Mais où sont passés le maire, le député et autre sénateur pour que ces résidents règlent leurs comptes à coup de cocktails Molotov et sabres épiques ? On susurrait à longueur d'entretiens télévisés et radiophoniques, que la couvée élective de 2007 était beaucoup plus instruite que les précédences et que par conséquent, l'abord des préoccupations citoyennes sera plus scientifique que pragmatique et que ?et que. Les résultats sont malheureusement là et les faits têtus. Sur tous les « champs de bataille », on n'aura vu que les services de Sécurité et la Protection civile. Est- ce à dire qu'il n'existe plus de municipalité ? Apparemment oui ! Il est devenu fréquent de recourir à l'intercession des Sages. Il n'est fait appel à ces spectres fantomatiques que lorsque le merd? devient incontrôlable.
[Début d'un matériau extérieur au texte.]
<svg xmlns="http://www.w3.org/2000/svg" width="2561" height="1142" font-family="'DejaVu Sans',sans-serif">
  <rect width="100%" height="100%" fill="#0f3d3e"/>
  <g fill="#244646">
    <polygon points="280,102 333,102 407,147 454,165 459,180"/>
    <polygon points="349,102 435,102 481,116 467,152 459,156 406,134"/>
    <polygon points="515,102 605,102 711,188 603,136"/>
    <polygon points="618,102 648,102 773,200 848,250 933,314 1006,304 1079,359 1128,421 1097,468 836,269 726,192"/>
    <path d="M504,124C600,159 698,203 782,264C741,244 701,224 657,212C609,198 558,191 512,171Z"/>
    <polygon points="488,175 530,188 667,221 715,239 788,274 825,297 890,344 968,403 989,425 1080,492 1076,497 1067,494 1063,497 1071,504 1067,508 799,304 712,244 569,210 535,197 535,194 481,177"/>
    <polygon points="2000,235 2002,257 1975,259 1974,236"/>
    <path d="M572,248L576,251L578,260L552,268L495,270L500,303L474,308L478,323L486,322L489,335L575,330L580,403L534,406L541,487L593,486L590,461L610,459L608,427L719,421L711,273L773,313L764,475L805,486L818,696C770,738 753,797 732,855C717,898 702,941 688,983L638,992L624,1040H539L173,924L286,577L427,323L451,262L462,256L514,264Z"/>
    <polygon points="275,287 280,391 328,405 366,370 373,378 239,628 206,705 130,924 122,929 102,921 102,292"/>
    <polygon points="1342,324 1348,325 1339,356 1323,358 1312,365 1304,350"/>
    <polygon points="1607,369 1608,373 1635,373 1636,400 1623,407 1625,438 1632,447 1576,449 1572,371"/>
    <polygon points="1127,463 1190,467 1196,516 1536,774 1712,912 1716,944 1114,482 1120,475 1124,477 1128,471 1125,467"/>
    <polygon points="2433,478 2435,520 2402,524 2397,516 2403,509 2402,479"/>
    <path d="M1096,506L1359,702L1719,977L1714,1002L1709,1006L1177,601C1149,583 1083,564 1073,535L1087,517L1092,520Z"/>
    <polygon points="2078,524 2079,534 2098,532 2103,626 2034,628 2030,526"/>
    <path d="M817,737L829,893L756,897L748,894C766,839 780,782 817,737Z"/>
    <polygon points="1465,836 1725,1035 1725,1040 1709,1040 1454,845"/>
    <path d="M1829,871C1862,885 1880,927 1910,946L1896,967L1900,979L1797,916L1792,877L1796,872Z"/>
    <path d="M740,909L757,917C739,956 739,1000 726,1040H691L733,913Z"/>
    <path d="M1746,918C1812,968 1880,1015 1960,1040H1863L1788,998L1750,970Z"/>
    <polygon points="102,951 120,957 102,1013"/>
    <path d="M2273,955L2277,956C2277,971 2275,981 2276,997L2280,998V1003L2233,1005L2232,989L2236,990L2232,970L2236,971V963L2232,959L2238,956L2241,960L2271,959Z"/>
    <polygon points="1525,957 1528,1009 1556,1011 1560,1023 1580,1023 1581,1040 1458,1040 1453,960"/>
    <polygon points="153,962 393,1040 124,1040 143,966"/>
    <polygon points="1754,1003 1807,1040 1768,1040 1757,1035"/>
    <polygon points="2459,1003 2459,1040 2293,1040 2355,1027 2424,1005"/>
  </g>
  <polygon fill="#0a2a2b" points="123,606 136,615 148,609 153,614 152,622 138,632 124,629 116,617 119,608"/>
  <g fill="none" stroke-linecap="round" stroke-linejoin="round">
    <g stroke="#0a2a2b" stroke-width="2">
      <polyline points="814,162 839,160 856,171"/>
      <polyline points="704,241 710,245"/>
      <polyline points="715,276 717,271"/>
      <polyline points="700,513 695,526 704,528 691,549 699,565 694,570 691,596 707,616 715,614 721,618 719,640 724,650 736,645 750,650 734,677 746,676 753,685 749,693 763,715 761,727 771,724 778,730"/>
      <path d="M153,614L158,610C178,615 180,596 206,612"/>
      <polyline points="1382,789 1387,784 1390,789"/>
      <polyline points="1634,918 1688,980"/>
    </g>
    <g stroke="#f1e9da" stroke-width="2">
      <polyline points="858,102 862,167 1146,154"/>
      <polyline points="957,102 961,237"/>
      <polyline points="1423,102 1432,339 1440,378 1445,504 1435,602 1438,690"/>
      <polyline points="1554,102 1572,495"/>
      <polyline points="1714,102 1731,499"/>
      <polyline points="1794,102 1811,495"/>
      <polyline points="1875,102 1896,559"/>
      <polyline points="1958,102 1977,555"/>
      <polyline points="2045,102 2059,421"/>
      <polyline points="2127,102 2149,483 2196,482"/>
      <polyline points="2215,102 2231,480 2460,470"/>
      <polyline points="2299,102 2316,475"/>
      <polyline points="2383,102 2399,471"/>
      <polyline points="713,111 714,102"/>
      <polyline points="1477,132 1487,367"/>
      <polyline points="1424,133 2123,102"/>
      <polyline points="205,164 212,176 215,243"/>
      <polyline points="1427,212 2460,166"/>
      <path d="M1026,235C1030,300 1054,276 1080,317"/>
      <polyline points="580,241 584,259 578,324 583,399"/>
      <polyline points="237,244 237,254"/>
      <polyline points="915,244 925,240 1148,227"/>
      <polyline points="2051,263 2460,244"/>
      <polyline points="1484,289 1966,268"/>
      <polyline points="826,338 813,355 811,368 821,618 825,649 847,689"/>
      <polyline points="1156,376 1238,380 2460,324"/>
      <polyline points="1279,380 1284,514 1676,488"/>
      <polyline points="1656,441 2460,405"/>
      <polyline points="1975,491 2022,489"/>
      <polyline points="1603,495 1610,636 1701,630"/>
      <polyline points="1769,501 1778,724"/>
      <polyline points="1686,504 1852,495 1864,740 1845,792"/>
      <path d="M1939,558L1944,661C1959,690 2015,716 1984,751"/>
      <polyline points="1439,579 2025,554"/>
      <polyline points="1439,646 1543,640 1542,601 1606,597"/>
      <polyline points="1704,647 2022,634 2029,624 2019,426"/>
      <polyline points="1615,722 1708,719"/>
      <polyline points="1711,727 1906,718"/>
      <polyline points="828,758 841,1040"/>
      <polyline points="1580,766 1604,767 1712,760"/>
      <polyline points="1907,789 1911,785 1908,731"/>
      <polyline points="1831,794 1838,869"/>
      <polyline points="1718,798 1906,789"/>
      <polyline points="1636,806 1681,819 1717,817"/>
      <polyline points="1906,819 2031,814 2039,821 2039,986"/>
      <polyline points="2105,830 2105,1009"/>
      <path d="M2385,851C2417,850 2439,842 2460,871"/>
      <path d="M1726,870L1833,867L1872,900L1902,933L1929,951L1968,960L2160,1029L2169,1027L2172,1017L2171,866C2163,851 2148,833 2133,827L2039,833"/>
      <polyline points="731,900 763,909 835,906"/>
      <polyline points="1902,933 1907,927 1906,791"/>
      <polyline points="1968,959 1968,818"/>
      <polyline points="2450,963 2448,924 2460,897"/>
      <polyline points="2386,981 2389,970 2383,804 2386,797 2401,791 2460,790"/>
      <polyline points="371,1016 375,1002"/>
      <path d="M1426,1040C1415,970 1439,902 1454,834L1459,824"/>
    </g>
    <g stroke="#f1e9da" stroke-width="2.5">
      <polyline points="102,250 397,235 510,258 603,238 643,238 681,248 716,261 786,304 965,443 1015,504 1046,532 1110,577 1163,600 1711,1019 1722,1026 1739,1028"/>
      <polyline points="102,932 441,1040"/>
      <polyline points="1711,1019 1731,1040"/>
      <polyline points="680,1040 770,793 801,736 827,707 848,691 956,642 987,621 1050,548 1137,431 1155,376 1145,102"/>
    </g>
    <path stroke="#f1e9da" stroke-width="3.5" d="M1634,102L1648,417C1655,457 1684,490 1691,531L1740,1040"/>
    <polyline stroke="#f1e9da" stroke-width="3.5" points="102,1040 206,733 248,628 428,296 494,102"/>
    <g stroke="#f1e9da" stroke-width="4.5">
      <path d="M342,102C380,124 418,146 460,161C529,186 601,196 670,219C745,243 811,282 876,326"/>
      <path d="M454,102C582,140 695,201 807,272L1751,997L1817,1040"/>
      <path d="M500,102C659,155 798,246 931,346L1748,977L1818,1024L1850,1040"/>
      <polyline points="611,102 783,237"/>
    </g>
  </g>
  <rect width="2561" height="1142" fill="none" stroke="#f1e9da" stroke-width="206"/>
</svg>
Au final et en dépit des bons offices des uns et des autres, la furie aura fait une dizaine de blessés plus ou moins graves, le saccage d'une cinquantaine de véhicules et des effets cicatriciels difficilement résorbables. Ne faudrait-t-il pas, dans ce cas, constituer des collèges municipaux par ces notabilités occultes, mais qui existent pourtant, en dépit de cette fixation qu'on fait sur le mode opératoire électif de l'ancien occupant colonial ?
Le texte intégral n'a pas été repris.